Comenzó entonces a imaginar los motivos de su ausencia y, lo primero que pensó fue que, tal vez, se hubiese tomado unos días de vacaciones, pero poco a poco, un ansia desatada se fue apoderando de su garganta y le vinieron a la mente motivos dramáticos y hasta truculentos, por los que habría faltado a su cita diaria.
El flujo de vehículos se hizo más denso: se multiplicaron los camiones de refrescos, los autobuses, los coches y hasta las bicicletas y, al poco tiempo, paró delante de él una furgoneta cubierta con la publicidad de una marca de seguros de vida, que retrataba a una familia feliz jugando en un parque, bajo la leyenda: “El que no mire fijamente al futuro, en piedra se convertirá”.
Un escalofrío recorrió su espalda mientras veía cómo dos operarios se apeaban del vehículo, abrían los portones traseros y comenzaban a descargar algo, en apariencia, muy delicado.
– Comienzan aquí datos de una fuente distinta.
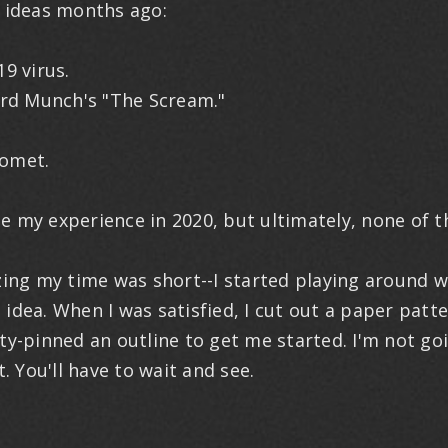
s ideas months ago:
 virus.
d Munch's "The Scream."
omet.
e my experience in 2020, but ultimately, none of 
izing my time was short--I started playing around w
 idea. When I was satisfied, I cut out a paper patt
ty-pinned an outline to get me started. I'm not go
t. You'll have to wait and see.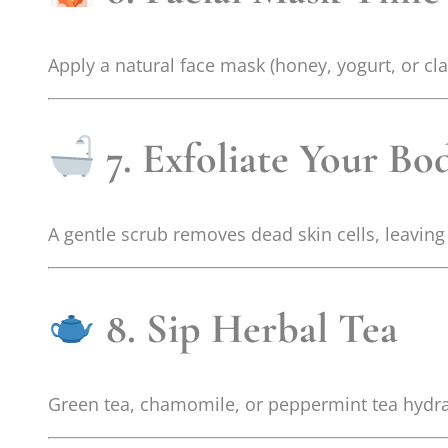
Apply a natural face mask (honey, yogurt, or clay
7. Exfoliate Your Bo
A gentle scrub removes dead skin cells, leavin
8. Sip Herbal Tea
Green tea, chamomile, or peppermint tea hydra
Lo primero que pudo vislumbrar fueron los adorados pies, la falda algo pasada de moda, los encajes y, finalmente, los grandes ojos azules mirándole asustados. Después, durante unos segundos, no pudo ver nada más.
Cuando los trabajadores volvieron a subir al camión y arrancaron, la vio de nuevo, sentada sobre el banco metálico, con la misma actitud ausente y, por primera vez, se fijó en el anuncio que adornaba la pared derecha de la marquesina, el mismo que cubría la furgoneta, con la leyenda: “El que no mire fijamente al futuro, en piedra se convertirá”.